Extrait de page.
# # #
A quoi ressemblera le marché des phytosanitaires en 2025 ? La question agite les entreprises de l'agrochimie. Malgré une hausse conjoncturelle de 8% de la consommation de phytosanitaires en 2018, la tendance est, sur le long terme, à la baisse. Selon les chiffres communiqués ce 15 janvier 2019 par l'Union des Industries de Protection de la Plante (UIPP), le marché des phytosanitaires a diminué de 29% en valeur à euro constant depuis le début des années 2000.
Analyser l'impact de sept facteurs de changement sur les cinq années à venir
Un chiffre qui oblige les industriels à se questionner sur leur avenir. Pour les aider, la fédération qui regroupe 19 industriels et représente 96% du marché des agrochimistes en France, a mené une étude auprès d'experts du secteur pour déterminer les grandes tendances qui vont agiter le secteur dans les prochaines années.
# # #
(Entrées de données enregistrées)
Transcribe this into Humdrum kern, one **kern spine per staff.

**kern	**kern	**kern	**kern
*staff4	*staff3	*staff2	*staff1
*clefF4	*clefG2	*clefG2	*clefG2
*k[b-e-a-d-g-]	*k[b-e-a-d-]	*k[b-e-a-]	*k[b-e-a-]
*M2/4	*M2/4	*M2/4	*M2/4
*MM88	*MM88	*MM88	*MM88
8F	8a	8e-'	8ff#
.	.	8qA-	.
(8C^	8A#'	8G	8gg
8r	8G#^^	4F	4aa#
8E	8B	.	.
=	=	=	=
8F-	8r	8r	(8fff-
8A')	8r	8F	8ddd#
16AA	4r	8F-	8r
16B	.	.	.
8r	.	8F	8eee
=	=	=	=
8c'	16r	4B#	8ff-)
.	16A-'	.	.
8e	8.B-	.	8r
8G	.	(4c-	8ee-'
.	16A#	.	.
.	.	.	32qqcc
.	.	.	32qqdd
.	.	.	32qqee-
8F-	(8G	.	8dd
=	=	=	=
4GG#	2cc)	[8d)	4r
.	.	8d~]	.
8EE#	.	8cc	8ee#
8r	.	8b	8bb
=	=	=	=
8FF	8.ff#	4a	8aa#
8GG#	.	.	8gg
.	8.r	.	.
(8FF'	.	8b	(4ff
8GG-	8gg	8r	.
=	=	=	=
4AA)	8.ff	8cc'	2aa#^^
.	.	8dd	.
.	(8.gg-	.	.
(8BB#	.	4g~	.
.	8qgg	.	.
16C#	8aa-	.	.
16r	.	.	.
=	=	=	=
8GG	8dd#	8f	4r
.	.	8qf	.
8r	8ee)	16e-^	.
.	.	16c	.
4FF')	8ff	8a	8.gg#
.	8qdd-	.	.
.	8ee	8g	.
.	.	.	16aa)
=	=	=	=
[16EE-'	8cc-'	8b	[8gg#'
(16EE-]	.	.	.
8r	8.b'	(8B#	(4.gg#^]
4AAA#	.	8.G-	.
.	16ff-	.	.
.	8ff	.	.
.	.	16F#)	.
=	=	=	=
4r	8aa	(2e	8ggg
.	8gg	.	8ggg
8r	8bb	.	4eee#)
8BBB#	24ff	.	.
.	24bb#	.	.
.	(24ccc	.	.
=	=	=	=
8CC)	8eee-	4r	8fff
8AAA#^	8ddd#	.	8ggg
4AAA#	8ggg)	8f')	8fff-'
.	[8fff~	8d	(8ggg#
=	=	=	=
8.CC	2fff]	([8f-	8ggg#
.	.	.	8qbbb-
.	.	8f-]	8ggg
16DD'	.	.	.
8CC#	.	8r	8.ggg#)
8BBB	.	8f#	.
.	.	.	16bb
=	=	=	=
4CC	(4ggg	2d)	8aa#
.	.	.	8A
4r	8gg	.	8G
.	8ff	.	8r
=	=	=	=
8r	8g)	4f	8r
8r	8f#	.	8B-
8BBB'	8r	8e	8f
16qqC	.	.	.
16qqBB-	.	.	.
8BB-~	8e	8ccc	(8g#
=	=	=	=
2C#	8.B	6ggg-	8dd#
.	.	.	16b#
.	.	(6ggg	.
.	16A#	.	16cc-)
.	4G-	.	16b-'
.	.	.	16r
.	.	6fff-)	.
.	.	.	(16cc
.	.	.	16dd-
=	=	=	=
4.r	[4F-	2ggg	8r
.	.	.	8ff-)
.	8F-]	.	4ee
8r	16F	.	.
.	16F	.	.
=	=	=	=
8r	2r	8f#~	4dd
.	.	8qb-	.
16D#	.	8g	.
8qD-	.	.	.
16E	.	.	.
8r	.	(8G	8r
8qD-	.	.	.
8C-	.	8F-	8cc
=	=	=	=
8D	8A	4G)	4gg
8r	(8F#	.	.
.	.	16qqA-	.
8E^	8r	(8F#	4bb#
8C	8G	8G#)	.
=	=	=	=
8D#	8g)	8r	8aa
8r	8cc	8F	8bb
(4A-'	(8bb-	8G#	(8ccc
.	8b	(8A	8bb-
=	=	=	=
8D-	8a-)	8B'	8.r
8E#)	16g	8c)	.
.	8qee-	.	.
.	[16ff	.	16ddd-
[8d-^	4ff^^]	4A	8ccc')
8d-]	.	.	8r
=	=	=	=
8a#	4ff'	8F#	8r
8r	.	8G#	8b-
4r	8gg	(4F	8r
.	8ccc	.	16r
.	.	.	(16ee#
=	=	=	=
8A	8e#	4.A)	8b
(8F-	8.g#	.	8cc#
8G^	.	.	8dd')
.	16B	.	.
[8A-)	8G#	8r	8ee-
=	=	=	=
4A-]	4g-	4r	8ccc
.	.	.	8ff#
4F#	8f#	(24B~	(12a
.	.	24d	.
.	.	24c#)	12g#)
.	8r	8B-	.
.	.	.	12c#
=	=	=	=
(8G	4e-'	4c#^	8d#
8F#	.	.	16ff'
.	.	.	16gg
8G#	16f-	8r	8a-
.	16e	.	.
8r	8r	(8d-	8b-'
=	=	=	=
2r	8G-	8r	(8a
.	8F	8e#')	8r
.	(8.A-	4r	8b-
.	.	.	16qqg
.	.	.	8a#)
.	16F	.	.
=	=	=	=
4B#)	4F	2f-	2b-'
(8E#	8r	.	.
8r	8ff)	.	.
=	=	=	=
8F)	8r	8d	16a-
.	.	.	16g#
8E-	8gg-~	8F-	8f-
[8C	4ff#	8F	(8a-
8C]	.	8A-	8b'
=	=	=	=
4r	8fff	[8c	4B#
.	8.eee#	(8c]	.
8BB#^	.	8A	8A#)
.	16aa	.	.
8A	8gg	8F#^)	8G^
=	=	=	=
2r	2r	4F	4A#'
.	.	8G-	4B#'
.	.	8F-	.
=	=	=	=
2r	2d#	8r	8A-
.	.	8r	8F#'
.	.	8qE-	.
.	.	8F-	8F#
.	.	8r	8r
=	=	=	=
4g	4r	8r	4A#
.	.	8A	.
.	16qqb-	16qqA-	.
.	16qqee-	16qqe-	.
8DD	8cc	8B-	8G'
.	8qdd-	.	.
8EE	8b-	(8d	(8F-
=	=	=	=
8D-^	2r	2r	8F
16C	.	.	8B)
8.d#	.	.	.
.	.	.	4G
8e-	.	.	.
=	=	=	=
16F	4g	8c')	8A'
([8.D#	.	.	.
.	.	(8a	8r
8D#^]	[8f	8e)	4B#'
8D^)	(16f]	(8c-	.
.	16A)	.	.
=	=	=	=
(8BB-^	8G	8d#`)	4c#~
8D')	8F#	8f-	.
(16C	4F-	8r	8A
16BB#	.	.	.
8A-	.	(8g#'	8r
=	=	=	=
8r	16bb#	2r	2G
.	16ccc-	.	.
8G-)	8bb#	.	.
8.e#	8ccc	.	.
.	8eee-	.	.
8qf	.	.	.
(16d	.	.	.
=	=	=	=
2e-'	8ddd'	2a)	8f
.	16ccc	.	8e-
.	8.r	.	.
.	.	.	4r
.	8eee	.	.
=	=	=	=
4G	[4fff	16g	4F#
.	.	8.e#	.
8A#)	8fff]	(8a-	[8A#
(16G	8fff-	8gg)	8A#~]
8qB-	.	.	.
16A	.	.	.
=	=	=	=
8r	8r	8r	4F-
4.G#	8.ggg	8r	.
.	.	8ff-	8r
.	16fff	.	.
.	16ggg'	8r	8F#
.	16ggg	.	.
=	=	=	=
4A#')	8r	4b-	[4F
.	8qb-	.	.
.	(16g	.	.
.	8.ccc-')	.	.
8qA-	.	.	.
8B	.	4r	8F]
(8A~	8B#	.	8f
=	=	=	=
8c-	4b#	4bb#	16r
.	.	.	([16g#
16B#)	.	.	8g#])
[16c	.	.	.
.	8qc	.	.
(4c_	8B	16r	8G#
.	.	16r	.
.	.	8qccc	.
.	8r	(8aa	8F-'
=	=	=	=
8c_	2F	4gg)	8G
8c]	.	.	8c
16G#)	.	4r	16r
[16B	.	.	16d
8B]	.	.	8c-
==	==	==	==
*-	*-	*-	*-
# # #
Action requise. Reproduisez fidèlement le passage de l'extrait sur les phytosanitaires qui commence par les mots « A quoi ressemblera » et s'achève sur « les prochaines années. ». Les items ne sont pas nécessaires ici.

Tâche accomplie.
A quoi ressemblera le marché des phytosanitaires en 2025 ? La question agite les entreprises de l'agrochimie. Malgré une hausse conjoncturelle de 8% de la consommation de phytosanitaires en 2018, la tendance est, sur le long terme, à la baisse. Selon les chiffres communiqués ce 15 janvier 2019 par l'Union des Industries de Protection de la Plante (UIPP), le marché des phytosanitaires a diminué de 29% en valeur à euro constant depuis le début des années 2000.
Analyser l'impact de sept facteurs de changement sur les cinq années à venir
Un chiffre qui oblige les industriels à se questionner sur leur avenir. Pour les aider, la fédération qui regroupe 19 industriels et représente 96% du marché des agrochimistes en France, a mené une étude auprès d'experts du secteur pour déterminer les grandes tendances qui vont agiter le secteur dans les prochaines années.